David Ellis is an artist born into a family immersed in music. In his youth Ellis had little patience with piano lessons or reading sheet music. Instead he absorbed everything on The Super Mix, a Saturday night radio program broadcast from the nearby Fort Bragg military base. Each week a new cassette tape of emerging New York hip-hop found its way into the life of a child growing up in a log house in North Carolina. By the time Grandmaster Flash and the Furious 5 released The Message, Ellis was writing rhymes and banging out beats with his friends on the desks at school. Things have since become much louder.

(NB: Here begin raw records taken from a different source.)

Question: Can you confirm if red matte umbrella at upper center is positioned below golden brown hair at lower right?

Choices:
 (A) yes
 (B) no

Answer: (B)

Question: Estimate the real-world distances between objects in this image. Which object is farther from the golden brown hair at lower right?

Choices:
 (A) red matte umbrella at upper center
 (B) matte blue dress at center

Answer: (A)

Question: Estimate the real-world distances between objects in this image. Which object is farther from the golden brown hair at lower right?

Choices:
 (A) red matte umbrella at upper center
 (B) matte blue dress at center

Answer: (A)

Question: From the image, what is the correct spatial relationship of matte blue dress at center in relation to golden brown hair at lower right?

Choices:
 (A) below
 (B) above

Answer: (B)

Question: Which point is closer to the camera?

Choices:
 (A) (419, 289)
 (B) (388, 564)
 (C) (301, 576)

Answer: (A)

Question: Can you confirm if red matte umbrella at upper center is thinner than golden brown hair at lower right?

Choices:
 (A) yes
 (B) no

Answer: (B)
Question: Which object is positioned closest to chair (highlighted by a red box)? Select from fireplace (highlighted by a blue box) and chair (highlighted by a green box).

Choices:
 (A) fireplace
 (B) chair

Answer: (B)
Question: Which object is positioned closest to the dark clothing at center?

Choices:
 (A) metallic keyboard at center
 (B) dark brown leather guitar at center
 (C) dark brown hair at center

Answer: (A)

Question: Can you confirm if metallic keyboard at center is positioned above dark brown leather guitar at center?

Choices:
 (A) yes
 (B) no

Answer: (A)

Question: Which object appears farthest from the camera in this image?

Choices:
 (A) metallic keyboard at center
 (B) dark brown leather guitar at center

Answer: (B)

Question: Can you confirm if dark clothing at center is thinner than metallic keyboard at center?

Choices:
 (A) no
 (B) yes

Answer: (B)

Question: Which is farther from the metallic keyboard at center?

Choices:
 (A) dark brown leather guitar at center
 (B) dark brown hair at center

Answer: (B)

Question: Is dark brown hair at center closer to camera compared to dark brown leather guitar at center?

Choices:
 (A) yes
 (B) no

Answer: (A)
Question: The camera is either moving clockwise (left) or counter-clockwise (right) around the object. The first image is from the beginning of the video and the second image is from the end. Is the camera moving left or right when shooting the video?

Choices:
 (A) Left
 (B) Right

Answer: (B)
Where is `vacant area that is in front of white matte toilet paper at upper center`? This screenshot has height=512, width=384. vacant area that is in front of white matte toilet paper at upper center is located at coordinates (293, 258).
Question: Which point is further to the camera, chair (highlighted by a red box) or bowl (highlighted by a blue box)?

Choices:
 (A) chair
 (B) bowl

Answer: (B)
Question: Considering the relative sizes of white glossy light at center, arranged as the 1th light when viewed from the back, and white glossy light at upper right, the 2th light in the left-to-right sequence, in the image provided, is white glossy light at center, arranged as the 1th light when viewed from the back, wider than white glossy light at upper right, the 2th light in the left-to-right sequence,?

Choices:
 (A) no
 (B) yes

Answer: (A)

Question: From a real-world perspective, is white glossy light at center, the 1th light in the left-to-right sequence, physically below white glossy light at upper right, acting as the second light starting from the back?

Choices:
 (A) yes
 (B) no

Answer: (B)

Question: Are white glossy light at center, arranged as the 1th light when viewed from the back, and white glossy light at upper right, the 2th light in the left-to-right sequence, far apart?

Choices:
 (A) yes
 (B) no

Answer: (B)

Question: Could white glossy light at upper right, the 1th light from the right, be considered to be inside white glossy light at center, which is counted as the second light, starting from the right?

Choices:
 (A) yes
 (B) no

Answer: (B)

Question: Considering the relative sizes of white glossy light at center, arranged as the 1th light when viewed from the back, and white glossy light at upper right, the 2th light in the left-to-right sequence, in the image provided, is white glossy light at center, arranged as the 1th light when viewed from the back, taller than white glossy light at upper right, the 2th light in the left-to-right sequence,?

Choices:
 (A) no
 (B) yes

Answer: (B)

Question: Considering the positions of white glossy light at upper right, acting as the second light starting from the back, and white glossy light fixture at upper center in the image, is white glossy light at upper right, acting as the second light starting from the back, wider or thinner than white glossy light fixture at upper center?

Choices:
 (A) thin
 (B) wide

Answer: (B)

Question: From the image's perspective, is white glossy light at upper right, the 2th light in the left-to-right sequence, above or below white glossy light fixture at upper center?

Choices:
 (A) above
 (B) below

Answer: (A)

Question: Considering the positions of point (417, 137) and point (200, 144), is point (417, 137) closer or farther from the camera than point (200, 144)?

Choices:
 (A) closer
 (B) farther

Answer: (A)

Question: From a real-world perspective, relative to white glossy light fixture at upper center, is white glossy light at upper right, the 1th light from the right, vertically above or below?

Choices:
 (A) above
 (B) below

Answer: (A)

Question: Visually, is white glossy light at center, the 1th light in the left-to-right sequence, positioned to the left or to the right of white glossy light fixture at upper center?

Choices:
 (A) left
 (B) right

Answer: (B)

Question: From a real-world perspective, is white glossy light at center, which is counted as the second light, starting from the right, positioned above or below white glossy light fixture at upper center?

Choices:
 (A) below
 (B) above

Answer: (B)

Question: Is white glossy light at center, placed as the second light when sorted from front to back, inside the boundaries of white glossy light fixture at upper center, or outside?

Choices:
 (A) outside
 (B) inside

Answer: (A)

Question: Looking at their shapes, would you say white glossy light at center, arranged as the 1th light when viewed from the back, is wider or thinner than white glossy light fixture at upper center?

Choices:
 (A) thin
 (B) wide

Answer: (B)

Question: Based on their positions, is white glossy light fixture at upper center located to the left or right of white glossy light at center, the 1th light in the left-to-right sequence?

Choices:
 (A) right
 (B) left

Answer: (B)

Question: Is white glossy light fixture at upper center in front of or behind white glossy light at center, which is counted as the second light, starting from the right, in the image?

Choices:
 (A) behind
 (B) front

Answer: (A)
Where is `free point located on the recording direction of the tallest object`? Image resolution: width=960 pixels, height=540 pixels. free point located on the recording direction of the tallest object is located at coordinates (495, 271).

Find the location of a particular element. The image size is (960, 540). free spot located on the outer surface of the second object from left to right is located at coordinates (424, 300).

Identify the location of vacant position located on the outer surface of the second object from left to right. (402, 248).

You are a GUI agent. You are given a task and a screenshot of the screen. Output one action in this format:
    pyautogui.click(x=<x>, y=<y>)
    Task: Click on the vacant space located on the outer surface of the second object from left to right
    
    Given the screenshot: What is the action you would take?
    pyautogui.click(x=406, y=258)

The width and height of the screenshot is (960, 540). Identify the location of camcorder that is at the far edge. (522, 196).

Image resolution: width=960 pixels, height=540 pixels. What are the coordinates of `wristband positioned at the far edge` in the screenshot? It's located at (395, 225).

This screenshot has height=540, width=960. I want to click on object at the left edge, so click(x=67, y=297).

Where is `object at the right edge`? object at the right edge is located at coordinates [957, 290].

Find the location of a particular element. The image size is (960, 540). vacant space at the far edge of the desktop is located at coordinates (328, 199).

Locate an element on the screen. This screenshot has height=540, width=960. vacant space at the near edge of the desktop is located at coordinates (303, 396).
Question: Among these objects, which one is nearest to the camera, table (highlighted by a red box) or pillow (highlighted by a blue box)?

Ellis' work continues to interpret music and sound. His paintings are often recorded in a form of digital time-lapse animation Ellis calls motion painting. Like jazz, these works provide Ellis with an opportunity to combine ideas with collaborators or work solo within a form that promotes improvisation and spontaneity. For a recent commission the artist painted a truck from sunup to sundown over five consecutive days. Ellis often stages events when exhibiting his motion paintings, inviting musicians, performers, and sound artists to interpret the work live. His motion painting, Paint on Trucks in a World in Need of Love was recently exhibited at MoMA.
Ellis' paintings are frequently improvised. He works directly on the walls of spaces that remain open to the public during installation and shares the making of the work with viewers. The experience is much like a band playing in front of a passing audience.
Ellis further explores sound with kinetic installations that produce analogue sequences in rhythm.